#### [What needs to be done]
Return, word for word, the lines of the listing below from the one with "the man in red shirt at point (462, 442), 8.88" through the one with "the book at point (557, 92), 10.21", and no other lines.
[Opening Records shown section]
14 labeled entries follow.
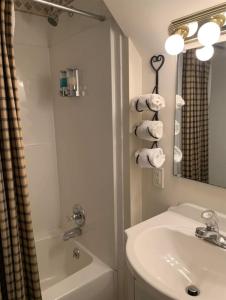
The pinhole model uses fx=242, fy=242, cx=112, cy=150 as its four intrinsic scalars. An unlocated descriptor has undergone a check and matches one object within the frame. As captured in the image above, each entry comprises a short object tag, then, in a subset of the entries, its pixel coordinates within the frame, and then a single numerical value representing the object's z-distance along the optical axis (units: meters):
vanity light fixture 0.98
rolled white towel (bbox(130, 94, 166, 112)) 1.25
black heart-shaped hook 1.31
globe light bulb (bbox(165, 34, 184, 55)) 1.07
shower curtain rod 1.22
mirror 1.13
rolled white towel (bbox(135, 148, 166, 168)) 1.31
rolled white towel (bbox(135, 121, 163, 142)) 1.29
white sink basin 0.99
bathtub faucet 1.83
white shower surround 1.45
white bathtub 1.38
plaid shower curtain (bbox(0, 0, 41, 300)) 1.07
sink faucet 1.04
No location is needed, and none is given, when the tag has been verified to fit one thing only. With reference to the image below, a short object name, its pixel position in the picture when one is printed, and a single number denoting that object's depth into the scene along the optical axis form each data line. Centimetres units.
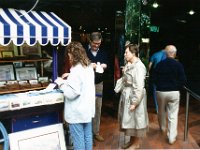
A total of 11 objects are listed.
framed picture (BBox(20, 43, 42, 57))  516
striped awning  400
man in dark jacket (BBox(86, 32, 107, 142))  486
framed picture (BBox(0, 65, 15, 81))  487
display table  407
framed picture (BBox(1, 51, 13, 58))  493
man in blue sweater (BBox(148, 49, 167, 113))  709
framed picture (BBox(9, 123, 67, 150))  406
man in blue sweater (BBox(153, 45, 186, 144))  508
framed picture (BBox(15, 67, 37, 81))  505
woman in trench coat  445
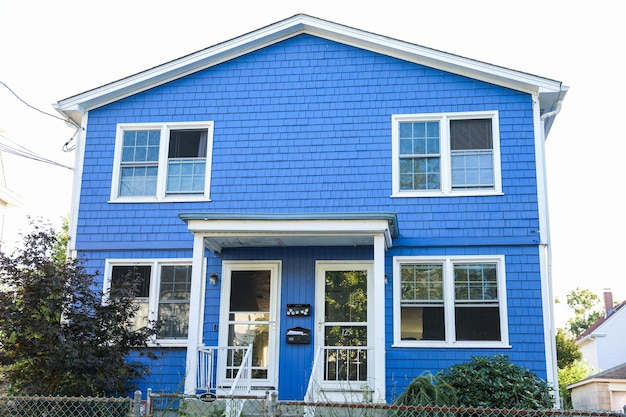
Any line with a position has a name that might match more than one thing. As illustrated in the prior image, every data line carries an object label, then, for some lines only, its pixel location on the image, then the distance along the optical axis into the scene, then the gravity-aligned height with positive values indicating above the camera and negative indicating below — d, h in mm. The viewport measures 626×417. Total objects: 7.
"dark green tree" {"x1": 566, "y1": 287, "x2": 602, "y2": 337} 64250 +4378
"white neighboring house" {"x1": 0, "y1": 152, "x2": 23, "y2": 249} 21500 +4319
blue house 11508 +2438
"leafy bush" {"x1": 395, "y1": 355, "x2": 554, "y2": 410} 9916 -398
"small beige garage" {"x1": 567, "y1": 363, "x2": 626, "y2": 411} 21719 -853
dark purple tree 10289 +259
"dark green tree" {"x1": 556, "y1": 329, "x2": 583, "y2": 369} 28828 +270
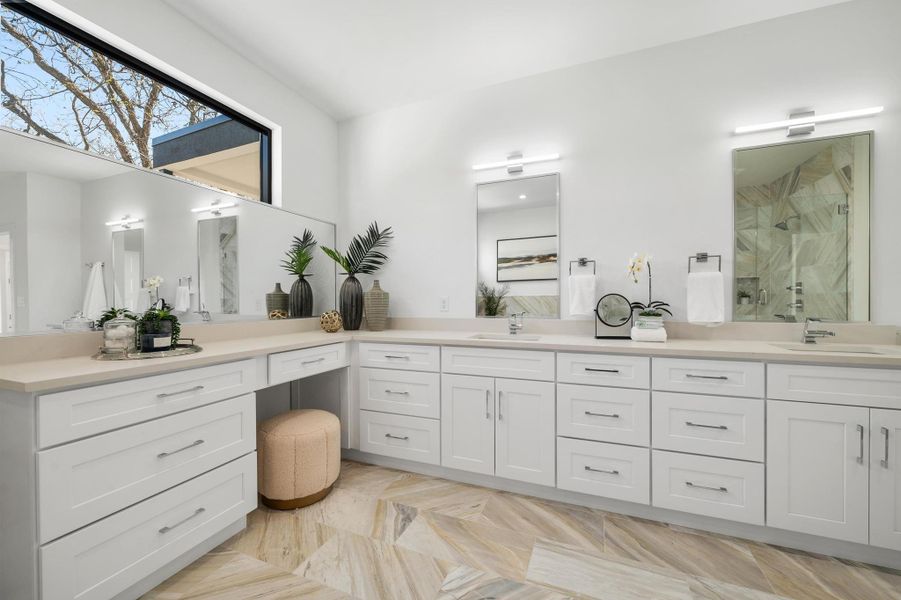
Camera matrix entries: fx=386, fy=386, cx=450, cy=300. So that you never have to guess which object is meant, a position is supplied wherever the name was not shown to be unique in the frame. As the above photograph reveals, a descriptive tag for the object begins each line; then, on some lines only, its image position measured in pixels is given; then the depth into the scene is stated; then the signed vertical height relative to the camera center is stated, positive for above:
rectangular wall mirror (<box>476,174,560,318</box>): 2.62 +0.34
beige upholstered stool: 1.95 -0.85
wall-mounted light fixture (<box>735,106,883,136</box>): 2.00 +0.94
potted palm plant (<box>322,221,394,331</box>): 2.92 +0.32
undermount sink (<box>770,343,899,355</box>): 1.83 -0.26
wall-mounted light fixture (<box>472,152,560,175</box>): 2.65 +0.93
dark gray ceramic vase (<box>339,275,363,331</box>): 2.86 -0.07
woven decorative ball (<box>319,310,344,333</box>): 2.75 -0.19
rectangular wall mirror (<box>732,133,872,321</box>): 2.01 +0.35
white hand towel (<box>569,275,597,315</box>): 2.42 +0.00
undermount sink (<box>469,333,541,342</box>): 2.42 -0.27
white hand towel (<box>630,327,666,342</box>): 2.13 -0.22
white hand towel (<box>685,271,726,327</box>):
[Closing Records shown section]
[Opening Records shown section]
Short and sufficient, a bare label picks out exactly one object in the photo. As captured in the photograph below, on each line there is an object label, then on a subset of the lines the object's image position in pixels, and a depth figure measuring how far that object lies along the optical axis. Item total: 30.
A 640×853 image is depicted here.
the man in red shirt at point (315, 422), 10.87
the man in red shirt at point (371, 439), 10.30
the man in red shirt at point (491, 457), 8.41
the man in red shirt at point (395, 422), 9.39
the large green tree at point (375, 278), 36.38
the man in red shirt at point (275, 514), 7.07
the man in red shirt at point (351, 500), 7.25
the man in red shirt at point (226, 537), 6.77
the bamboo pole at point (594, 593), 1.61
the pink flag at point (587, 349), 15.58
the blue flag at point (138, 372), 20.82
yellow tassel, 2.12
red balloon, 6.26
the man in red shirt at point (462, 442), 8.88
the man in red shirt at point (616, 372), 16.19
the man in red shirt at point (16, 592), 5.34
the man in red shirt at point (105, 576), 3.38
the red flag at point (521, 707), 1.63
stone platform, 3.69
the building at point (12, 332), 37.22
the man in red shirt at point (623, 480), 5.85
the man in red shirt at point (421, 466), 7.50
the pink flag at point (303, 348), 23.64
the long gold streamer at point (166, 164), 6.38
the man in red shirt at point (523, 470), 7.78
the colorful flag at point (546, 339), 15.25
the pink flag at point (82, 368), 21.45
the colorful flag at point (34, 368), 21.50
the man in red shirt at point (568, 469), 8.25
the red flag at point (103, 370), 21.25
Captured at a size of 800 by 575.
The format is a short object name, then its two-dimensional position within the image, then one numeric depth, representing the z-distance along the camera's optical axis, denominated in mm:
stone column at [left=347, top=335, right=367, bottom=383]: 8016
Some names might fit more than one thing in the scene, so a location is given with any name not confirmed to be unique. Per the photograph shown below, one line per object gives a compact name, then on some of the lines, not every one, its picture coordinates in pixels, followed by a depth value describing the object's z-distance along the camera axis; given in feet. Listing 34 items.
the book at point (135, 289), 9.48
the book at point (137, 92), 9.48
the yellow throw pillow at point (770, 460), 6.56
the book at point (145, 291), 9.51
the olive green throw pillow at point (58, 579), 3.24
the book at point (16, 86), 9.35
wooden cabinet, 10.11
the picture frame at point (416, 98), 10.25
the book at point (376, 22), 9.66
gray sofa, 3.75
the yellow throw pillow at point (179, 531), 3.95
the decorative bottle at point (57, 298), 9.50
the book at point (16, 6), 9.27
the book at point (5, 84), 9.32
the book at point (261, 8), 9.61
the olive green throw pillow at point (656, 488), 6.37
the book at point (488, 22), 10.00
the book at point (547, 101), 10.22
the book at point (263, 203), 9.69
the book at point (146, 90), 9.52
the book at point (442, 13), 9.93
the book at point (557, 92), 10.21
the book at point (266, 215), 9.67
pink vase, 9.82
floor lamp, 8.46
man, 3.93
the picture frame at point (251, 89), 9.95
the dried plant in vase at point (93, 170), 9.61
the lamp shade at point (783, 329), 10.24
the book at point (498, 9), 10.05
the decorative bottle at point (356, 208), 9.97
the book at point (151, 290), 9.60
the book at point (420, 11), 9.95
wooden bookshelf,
[Closing Records shown section]
[Opening Records shown section]
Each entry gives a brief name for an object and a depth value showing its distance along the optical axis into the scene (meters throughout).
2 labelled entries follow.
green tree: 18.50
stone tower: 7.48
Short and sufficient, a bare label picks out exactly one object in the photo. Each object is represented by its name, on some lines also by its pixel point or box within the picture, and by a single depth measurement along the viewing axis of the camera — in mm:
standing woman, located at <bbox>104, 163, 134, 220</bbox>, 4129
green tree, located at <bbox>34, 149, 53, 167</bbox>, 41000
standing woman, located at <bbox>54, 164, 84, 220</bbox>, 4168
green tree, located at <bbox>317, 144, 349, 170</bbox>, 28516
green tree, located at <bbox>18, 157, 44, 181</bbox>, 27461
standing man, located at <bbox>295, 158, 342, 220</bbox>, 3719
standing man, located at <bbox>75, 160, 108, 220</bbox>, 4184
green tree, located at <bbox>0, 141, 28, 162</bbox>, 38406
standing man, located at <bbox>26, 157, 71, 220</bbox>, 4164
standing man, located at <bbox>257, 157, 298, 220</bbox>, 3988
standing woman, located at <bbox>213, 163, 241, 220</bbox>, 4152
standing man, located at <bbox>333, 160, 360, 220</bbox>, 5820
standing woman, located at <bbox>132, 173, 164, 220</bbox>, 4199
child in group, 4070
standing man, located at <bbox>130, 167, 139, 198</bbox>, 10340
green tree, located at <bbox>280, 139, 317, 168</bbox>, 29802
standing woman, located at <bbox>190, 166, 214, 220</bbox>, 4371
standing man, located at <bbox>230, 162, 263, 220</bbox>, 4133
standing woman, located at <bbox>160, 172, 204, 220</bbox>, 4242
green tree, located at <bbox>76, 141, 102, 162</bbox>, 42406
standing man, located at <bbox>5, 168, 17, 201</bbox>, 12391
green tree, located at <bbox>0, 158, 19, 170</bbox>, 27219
[Closing Records shown section]
#### [Solved exercise]
the man in red shirt at point (462, 442), 8.88
the man in red shirt at point (616, 372), 16.19
the man in red shirt at point (16, 592), 5.34
the man in red shirt at point (105, 576), 3.38
the red flag at point (521, 707), 1.63
stone platform, 3.69
the building at point (12, 332), 37.22
the man in red shirt at point (623, 480), 5.85
the man in red shirt at point (421, 466), 7.50
the pink flag at point (303, 348), 23.64
the long gold streamer at point (166, 164), 6.38
the man in red shirt at point (523, 470), 7.78
the colorful flag at point (546, 339), 15.25
the pink flag at point (82, 368), 21.45
the colorful flag at point (34, 368), 21.50
the man in red shirt at point (568, 469), 8.25
the red flag at point (103, 370), 21.25
Captured at a size of 800 by 575.
The format is a short object name, then its two-dimensional position within the image, then one numeric depth, representing the z-distance along the camera's optical axis, denominated in mm:
stone column at [left=347, top=335, right=367, bottom=383]: 8016
Some names might fit more than one thing in the scene, so a location is given with any name not confirmed to be unique. Per the photograph shown below, one line per object gives a compact name, then on some of the lines, not every one, its picture coordinates in pixels, followed by a depth value describing the object's z-distance along the camera axis; given in feet. Listing 34 items.
the book at point (135, 289), 9.48
the book at point (137, 92), 9.48
the yellow throw pillow at point (770, 460), 6.56
the book at point (145, 291), 9.51
the olive green throw pillow at point (58, 579), 3.24
the book at point (16, 86), 9.35
wooden cabinet, 10.11
the picture frame at point (416, 98), 10.25
the book at point (376, 22), 9.66
gray sofa, 3.75
the yellow throw pillow at point (179, 531), 3.95
the decorative bottle at point (57, 298), 9.50
the book at point (16, 6), 9.27
the book at point (5, 84), 9.32
the book at point (261, 8), 9.61
the olive green throw pillow at point (656, 488), 6.37
the book at point (488, 22), 10.00
the book at point (547, 101), 10.22
the book at point (263, 203), 9.69
the book at point (146, 90), 9.52
the book at point (442, 13), 9.93
the book at point (557, 92), 10.21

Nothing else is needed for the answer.